* _Reading passage_:
----------------------------------------
Oregon’s next decade of job growth will likely mirror the last, state forecasters expect, with hiring concentrated in urban areas that increasingly dominate the regional economy.

To a large degree that reflects the urbanization of Oregon’s economy, and of America’s. But it also reflects some lingering effects from COVID-19.

Overall, the Oregon Employment Department expects the state will add 300,000 jobs by 2030. That’s roughly 17% growth – a strong pace but down from the robust 21% growth in the last decade.

That growth won’t be distributed equally, though. Oregon’s fastest-growing counties in the Bend and Portland areas will grow by 18%, economists expect. The tri-county Portland area will add more than half of all new Oregon jobs in the coming decade, according to the forecast.

Counties on Oregon’s southern and eastern border, by contrast, will grow just 11% in the coming decade.

That disparity looks a lot like the last decade. Jobs are concentrating in affluent parts of the state where employers can recruit highly skilled workers for technology or professional jobs, and where there is high demand for health care and other personal services.
----------------------------------------
Extracted page text
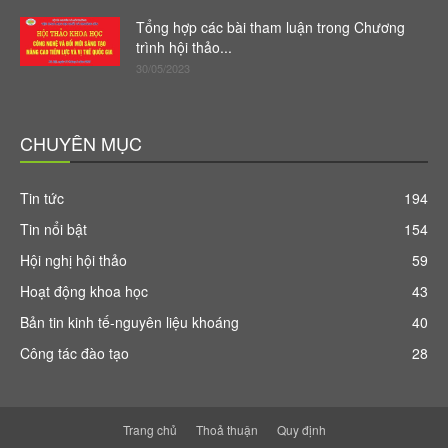
Tổng hợp các bài tham luận trong Chương
trình hội thảo...
30/05/2023
CHUYÊN MỤC
Tin tức
194
Tin nổi bật
154
Hội nghị hội thảo
59
Hoạt động khoa học
43
Bản tin kinh tế-nguyên liệu khoáng
40
Công tác đào tạo
28
Trang chủ
Thoả thuận
Quy định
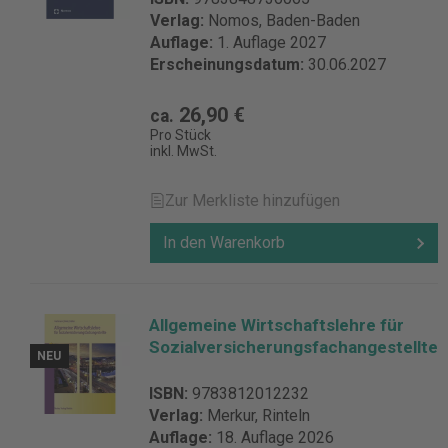
Verlag:
Nomos, Baden-Baden
Auflage:
1. Auflage 2027
Erscheinungsdatum:
30.06.2027
26,90 €
ca.
Pro Stück
inkl. MwSt.
Zur Merkliste hinzufügen
In den Warenkorb
Allgemeine Wirtschaftslehre für
Sozialversicherungsfachangestellte
NEU
ISBN:
9783812012232
Verlag:
Merkur, Rinteln
Auflage:
18. Auflage 2026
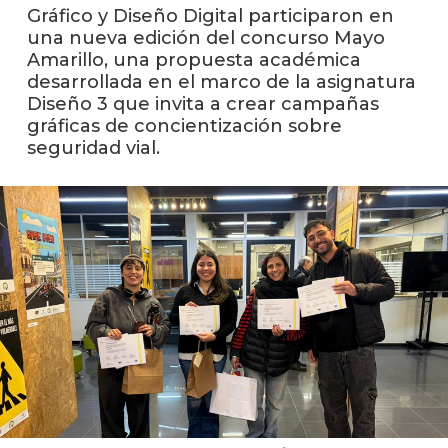
anter
Gráfico y Diseño Digital participaron en
una nueva edición del concurso Mayo
Testi
Amarillo, una propuesta académica
desarrollada en el marco de la asignatura
La
Diseño 3 que invita a crear campañas
facul
gráficas de concientización sobre
en
seguridad vial.
los
medio
Blog
de
análisi
y
tende
en
diseñ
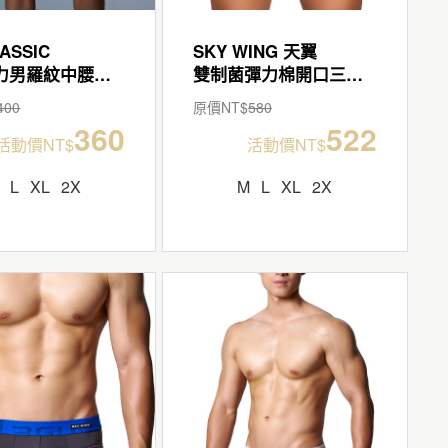
ASSIC
SKY WING 天翼
清爽彈力男羅紋中腰三角褲
雙制菌彈力棉開口三角褲
400
原價NT$
580
360
522
活動價NT$
活動價NT$
L
XL
2X
M
L
XL
2X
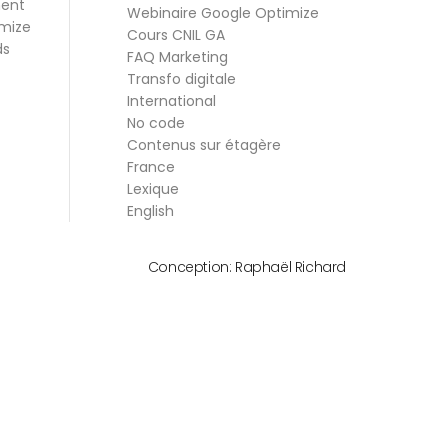
ment
Webinaire Google Optimize
mize
Cours CNIL GA
ds
FAQ Marketing
Transfo digitale
International
No code
Contenus sur étagère
France
Lexique
English
Conception:
Raphaël Richard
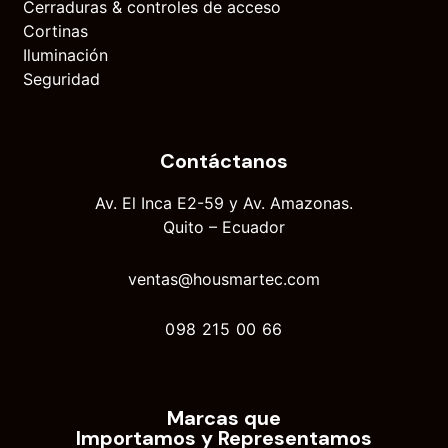
Cerraduras & controles de acceso
Cortinas
Iluminación
Seguridad
Contáctanos
Av. El Inca E2-59 y Av. Amazonas.
Quito – Ecuador
ventas@housmartec.com
098 215 00 66
Marcas que
Importamos y Representamos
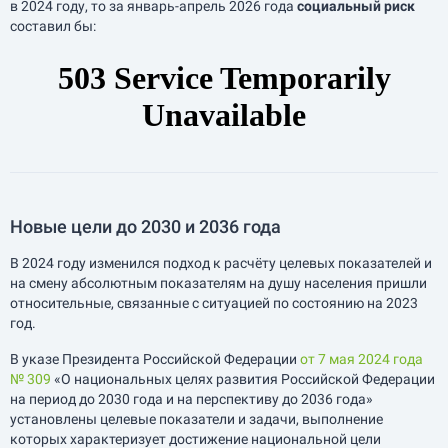
в 2024 году, то за
январь-апрель
2026 года
социальный риск
составил бы:
Новые цели до 2030 и 2036 года
В 2024 году изменился подход к расчёту целевых показателей и
на смену абсолютным показателям на душу населения пришли
относительные, связанные с ситуацией по состоянию на 2023
год.
В указе Президента Российской Федерации
от 7 мая 2024 года
№ 309
«О национальных целях развития Российской Федерации
на период до 2030 года и на перспективу до 2036 года»
установлены целевые показатели и задачи, выполнение
которых характеризует достижение национальной цели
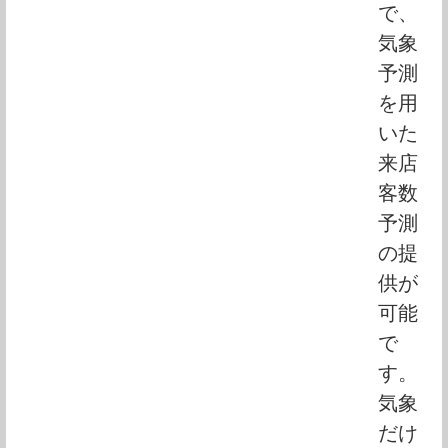
で、
気象
予測
を用
いた
来店
客数
予測
の提
供が
可能
で
す。
気象
だけ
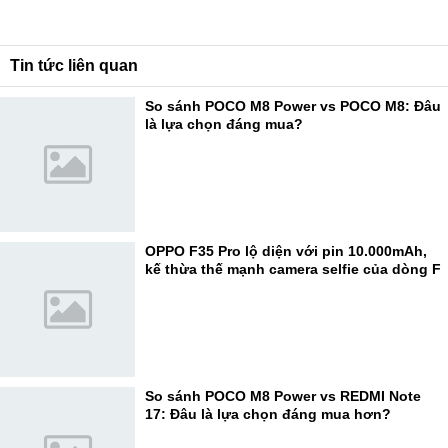
Tin tức liên quan
So sánh POCO M8 Power vs POCO M8: Đâu
là lựa chọn đáng mua?
OPPO F35 Pro lộ diện với pin 10.000mAh,
kế thừa thế mạnh camera selfie của dòng F
So sánh POCO M8 Power vs REDMI Note
17: Đâu là lựa chọn đáng mua hơn?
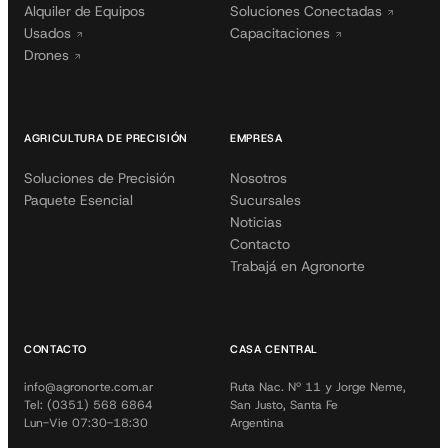
Alquiler de Equipos
Soluciones Conectadas
Usados
Capacitaciones
Drones
AGRICULTURA DE PRECISIÓN
EMPRESA
Soluciones de Precisión
Nosotros
Paquete Esencial
Sucursales
Noticias
Contacto
Trabajá en Agronorte
CONTACTO
CASA CENTRAL
info@agronorte.com.ar
Ruta Nac. Nº 11 y Jorge Neme,
Tel: (0351) 568 6864
San Justo, Santa Fe
Lun-Vie 07:30-18:30
Argentina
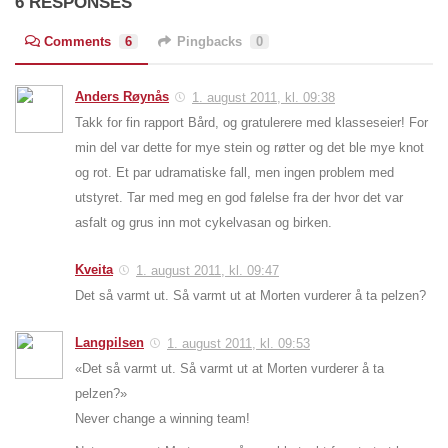
6 RESPONSES
Comments
6
Pingbacks
0
Anders Røynås
1. august 2011, kl. 09:38
Takk for fin rapport Bård, og gratulerere med klasseseier! For
min del var dette for mye stein og røtter og det ble mye knot
og rot. Et par udramatiske fall, men ingen problem med
utstyret. Tar med meg en god følelse fra der hvor det var
asfalt og grus inn mot cykelvasan og birken.
Kveita
1. august 2011, kl. 09:47
Det så varmt ut. Så varmt ut at Morten vurderer å ta pelzen?
Langpilsen
1. august 2011, kl. 09:53
«Det så varmt ut. Så varmt ut at Morten vurderer å ta
pelzen?»
Never change a winning team!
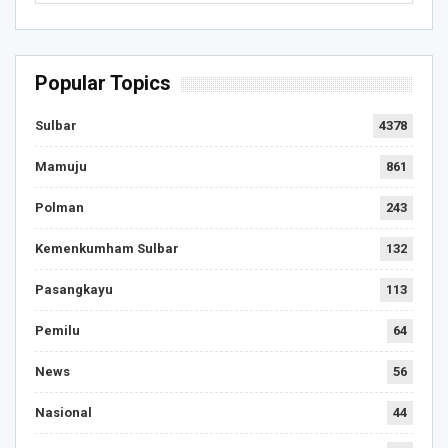
Popular Topics
Sulbar
4378
Mamuju
861
Polman
243
Kemenkumham Sulbar
132
Pasangkayu
113
Pemilu
64
News
56
Nasional
44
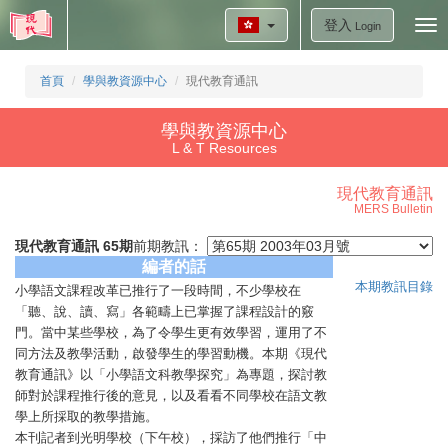
登入
Tog
Login
nav
首頁
學與教資源中心
現代教育通訊
學與教資源中心
L & T Resources
現代教育通訊
MERS Bulletin
現代教育通訊 65期
前期教訊：
編者的話
本期教訊目錄
小學語文課程改革已推行了一段時間，不少學校在
「聽、說、讀、寫」各範疇上已掌握了課程設計的竅
門。當中某些學校，為了令學生更有效學習，運用了不
同方法及教學活動，啟發學生的學習動機。本期《現代
教育通訊》以「小學語文科教學探究」為專題，探討教
師對於課程推行後的意見，以及看看不同學校在語文教
學上所採取的教學措施。
本刊記者到光明學校（下午校），採訪了他們推行「中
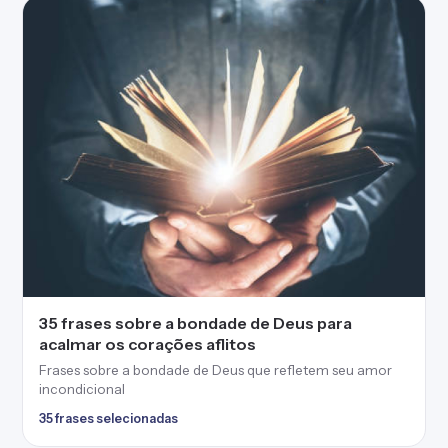
35 frases sobre a bondade de Deus para
acalmar os corações aflitos
Frases sobre a bondade de Deus que refletem seu amor
incondicional
35 frases selecionadas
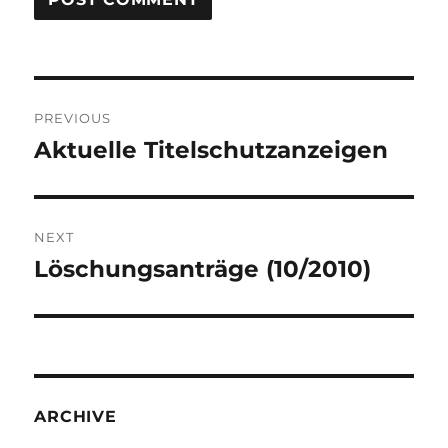
Post
PREVIOUS
navigation
Aktuelle Titelschutzanzeigen
Previous
post:
NEXT
Löschungsanträge (10/2010)
Next
post:
ARCHIVE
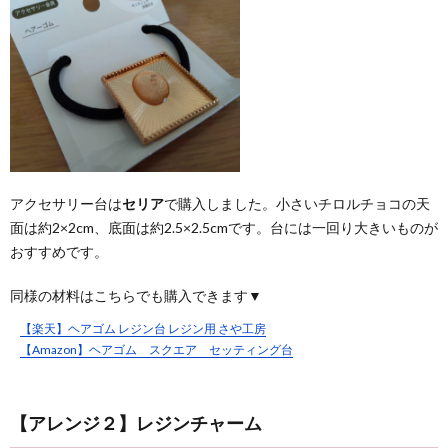
アクセサリー台は
セリア
で購入しました。小さいチロルチョコの天
面は約2×2cm、底面は約2.5×2.5cmです。台には一回り大きいものが
おすすめです。
同様の材料はこちらでも購入できます▼
【楽天】ヘアゴム レジン台 レジン用 さや工房
【Amazon】ヘアゴム スクエア セッティング台
【アレンジ２】レジンチャーム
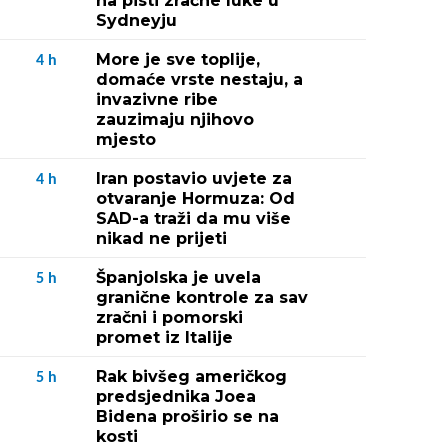
na pisti zračne luke u
Sydneyju
More je sve toplije,
4
h
domaće vrste nestaju, a
invazivne ribe
zauzimaju njihovo
mjesto
Iran postavio uvjete za
4
h
otvaranje Hormuza: Od
SAD-a traži da mu više
nikad ne prijeti
Španjolska je uvela
5
h
granične kontrole za sav
zračni i pomorski
promet iz Italije
Rak bivšeg američkog
5
h
predsjednika Joea
Bidena proširio se na
kosti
----------------------------------------
* _Instructions to follow_:
Duplicate the part of the job growth forecast passage running from "Overall, the Oregon" down to "to the forecast.". These rows have no connection to the text about Oregon's job growth forecast.

* _Output for this task_:
Overall, the Oregon Employment Department expects the state will add 300,000 jobs by 2030. That’s roughly 17% growth – a strong pace but down from the robust 21% growth in the last decade.

That growth won’t be distributed equally, though. Oregon’s fastest-growing counties in the Bend and Portland areas will grow by 18%, economists expect. The tri-county Portland area will add more than half of all new Oregon jobs in the coming decade, according to the forecast.